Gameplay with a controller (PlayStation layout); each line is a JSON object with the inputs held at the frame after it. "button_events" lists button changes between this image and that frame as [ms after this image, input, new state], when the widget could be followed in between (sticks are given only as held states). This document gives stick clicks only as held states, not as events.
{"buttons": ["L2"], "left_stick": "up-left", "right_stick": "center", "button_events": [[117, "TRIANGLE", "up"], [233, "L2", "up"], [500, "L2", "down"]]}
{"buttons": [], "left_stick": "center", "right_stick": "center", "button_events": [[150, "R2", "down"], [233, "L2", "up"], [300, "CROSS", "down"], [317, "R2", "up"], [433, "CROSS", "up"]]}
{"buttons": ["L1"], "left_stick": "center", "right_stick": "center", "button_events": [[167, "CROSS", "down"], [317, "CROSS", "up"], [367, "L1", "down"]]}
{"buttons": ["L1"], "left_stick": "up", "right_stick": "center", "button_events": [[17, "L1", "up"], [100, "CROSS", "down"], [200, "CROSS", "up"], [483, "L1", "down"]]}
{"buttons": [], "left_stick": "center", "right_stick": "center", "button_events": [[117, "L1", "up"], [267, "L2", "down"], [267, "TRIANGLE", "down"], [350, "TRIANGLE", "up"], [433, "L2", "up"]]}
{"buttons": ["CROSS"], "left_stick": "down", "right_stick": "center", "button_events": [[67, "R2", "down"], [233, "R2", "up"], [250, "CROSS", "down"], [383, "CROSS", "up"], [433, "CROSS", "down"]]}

-=-=-=-=-

Aim of the task: Exactly as given, repeat each line above.

Output of the exercise:
Gameplay with a controller (PlayStation layout); each line is a JSON object with the inputs held at the frame after it. "button_events" lists button changes between this image and that frame as [ms after this image, input, new state], when the widget could be followed in between (sticks are given only as held states). This document gives stick clicks only as held states, not as events.
{"buttons": ["L2"], "left_stick": "up-left", "right_stick": "center", "button_events": [[117, "TRIANGLE", "up"], [233, "L2", "up"], [500, "L2", "down"]]}
{"buttons": [], "left_stick": "center", "right_stick": "center", "button_events": [[150, "R2", "down"], [233, "L2", "up"], [300, "CROSS", "down"], [317, "R2", "up"], [433, "CROSS", "up"]]}
{"buttons": ["L1"], "left_stick": "center", "right_stick": "center", "button_events": [[167, "CROSS", "down"], [317, "CROSS", "up"], [367, "L1", "down"]]}
{"buttons": ["L1"], "left_stick": "up", "right_stick": "center", "button_events": [[17, "L1", "up"], [100, "CROSS", "down"], [200, "CROSS", "up"], [483, "L1", "down"]]}
{"buttons": [], "left_stick": "center", "right_stick": "center", "button_events": [[117, "L1", "up"], [267, "L2", "down"], [267, "TRIANGLE", "down"], [350, "TRIANGLE", "up"], [433, "L2", "up"]]}
{"buttons": ["CROSS"], "left_stick": "down", "right_stick": "center", "button_events": [[67, "R2", "down"], [233, "R2", "up"], [250, "CROSS", "down"], [383, "CROSS", "up"], [433, "CROSS", "down"]]}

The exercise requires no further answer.